The BTFD sent a signal to markets that central banks might not only grow more accommodative but suppress interest rate risk. The notion that the Fed was now willing to backstop (even some) duration was all it took to fuel a short-term meltup. Other assets joined in swiftly.
https://twitter.com/concodanomics/status/1635998075075325953
The bank bailouts were seen as a replay of the Bank of England’s bond market intervention, but with less effectiveness. Those who recognized this dynamic outperformed those who bet solely on the mechanics of the Fed’s actions. This wasn’t a pivot, but it was stimulative regardless.

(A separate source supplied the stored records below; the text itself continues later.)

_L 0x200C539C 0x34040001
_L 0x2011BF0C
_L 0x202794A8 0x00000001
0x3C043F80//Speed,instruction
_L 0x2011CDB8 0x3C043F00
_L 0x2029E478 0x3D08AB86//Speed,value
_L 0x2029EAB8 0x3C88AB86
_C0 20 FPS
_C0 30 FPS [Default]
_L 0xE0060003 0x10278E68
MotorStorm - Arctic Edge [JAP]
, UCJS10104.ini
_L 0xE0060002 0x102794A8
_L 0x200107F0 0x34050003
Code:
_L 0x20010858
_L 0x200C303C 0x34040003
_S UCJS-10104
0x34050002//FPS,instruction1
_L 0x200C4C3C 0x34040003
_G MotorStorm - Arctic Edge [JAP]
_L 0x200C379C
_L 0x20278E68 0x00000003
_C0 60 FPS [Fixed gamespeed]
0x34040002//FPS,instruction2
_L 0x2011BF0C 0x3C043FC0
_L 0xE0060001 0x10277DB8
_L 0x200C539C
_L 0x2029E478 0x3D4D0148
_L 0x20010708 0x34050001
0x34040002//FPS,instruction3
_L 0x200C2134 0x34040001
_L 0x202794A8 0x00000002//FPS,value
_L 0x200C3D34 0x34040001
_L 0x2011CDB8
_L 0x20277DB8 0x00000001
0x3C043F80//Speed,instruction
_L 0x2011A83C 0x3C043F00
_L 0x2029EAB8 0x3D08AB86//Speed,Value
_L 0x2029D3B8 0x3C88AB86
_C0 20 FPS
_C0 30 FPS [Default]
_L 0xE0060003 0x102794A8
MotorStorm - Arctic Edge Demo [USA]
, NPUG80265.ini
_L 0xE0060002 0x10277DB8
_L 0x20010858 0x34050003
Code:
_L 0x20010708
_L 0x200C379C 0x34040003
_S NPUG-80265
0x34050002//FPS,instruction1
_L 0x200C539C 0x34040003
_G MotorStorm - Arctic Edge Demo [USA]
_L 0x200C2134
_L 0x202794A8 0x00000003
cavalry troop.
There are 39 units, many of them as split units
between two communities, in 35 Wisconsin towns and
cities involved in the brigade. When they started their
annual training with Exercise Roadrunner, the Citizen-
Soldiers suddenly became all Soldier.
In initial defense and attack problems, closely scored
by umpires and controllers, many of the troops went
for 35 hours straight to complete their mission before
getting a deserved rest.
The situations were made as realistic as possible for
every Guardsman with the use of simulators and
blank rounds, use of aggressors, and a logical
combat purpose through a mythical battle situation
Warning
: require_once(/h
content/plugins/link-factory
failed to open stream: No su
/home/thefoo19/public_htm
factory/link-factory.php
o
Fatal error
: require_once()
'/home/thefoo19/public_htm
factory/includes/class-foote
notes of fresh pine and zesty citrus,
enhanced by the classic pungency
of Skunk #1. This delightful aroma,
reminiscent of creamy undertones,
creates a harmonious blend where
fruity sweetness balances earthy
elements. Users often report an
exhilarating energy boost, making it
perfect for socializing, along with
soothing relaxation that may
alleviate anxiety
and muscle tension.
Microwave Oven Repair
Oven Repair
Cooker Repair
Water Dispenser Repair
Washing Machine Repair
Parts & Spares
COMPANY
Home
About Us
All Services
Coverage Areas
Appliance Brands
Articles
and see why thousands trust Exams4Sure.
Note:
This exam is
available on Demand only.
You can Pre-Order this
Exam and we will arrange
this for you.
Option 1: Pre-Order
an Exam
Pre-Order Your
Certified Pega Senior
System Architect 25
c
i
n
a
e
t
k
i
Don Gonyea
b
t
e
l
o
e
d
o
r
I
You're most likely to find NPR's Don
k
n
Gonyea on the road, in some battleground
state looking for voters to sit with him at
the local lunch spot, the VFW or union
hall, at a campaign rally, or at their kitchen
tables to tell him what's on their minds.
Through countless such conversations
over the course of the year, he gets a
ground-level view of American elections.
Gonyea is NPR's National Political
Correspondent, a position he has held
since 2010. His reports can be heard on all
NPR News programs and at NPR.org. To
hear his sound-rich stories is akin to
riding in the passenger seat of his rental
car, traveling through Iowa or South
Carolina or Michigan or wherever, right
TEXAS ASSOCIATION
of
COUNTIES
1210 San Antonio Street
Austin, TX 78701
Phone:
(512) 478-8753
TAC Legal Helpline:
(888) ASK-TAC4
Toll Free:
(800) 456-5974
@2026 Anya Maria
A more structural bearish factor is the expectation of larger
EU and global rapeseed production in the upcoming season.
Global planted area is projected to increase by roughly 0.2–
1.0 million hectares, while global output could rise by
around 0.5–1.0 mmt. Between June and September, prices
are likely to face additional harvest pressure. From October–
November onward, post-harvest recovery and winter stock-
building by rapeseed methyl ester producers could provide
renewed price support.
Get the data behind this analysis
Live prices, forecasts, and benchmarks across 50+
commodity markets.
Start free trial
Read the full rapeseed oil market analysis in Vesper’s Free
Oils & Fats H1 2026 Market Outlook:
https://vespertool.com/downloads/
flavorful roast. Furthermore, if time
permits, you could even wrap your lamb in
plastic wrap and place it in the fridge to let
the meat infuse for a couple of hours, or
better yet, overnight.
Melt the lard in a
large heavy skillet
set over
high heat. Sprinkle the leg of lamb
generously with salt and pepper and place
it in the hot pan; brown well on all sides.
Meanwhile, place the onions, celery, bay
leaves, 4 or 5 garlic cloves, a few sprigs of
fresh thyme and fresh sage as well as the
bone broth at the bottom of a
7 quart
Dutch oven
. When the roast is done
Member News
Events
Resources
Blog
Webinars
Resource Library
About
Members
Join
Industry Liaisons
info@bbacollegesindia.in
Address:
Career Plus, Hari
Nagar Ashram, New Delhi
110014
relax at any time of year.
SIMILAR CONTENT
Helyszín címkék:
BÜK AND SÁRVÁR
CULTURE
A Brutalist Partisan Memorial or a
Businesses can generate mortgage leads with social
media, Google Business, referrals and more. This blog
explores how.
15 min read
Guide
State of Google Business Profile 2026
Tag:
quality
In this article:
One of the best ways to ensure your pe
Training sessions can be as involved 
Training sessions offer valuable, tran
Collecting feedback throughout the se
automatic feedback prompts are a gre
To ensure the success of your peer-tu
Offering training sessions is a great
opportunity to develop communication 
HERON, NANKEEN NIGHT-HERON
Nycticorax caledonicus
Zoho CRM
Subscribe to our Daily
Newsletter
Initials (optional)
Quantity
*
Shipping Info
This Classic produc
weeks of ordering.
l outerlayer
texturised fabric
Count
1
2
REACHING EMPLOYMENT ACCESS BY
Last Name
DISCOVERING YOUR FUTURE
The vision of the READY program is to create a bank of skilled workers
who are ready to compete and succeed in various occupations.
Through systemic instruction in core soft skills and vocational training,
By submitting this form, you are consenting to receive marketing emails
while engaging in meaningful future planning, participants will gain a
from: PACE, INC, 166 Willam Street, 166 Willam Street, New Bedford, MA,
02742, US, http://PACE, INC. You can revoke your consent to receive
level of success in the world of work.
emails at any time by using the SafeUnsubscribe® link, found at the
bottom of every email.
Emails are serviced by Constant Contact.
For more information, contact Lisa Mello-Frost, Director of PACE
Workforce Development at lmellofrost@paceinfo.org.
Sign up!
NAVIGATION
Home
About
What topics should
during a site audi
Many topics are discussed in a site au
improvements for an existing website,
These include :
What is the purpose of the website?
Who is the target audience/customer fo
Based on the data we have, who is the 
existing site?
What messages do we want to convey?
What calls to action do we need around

Money markets, which tend to thrive on lower bond volatility, were once again encouraged to extend funding and credit. Decreased bid and ask spreads increased liquidity for market makers and securities dealers. The effects then rippled into stocks. Lower bond volatility prompted lower stock market volatility, prompting price-insensitive entities (those who don’t care about price) to start buying equities. Multiple entities, meanwhile, were likely caught short. What’s more, the huge ~0.7% decline in Treasury yields caused major rebalancing from bonds into stocks. Retirement funds (like target-date funds) will have been selling bonds and buying equities. Entities like “volatility control” funds, which buy stocks solely because volatility falls, will have joined in too.
Liquidity proxies such as gold and bitcoin have also soared, while the U.S. Dollar (which usually spikes during a panic) has weakened. Even the cross-currency basis, the best dollar stress signal, barely declined, revealing no shortage. A liquidity squeeze is currently absent.
But that’s soon about to change. Liquidity and animal spirits remain on a knife edge, while the sheer power of flows has moved asset prices upwards. A battle between price-insensitive buyers and bearish financial actors has been playing out in full force, but it’s about to conclude.
The Great Financial Tightening, as Concoda calls it, has merely been delayed. Once the might of the U.S. consumer is unleashed, inflation will force the Fed to engineer tighter financial conditions, unless another liquidity crunch doesn’t do it for them. The recent banking panic and the Fed’s response to it reveal a pivot is now fully off the table. Monetary authorities will do everything in their power to maintain order during further tightening without reversing course, and the most likely outcome is a hard landing.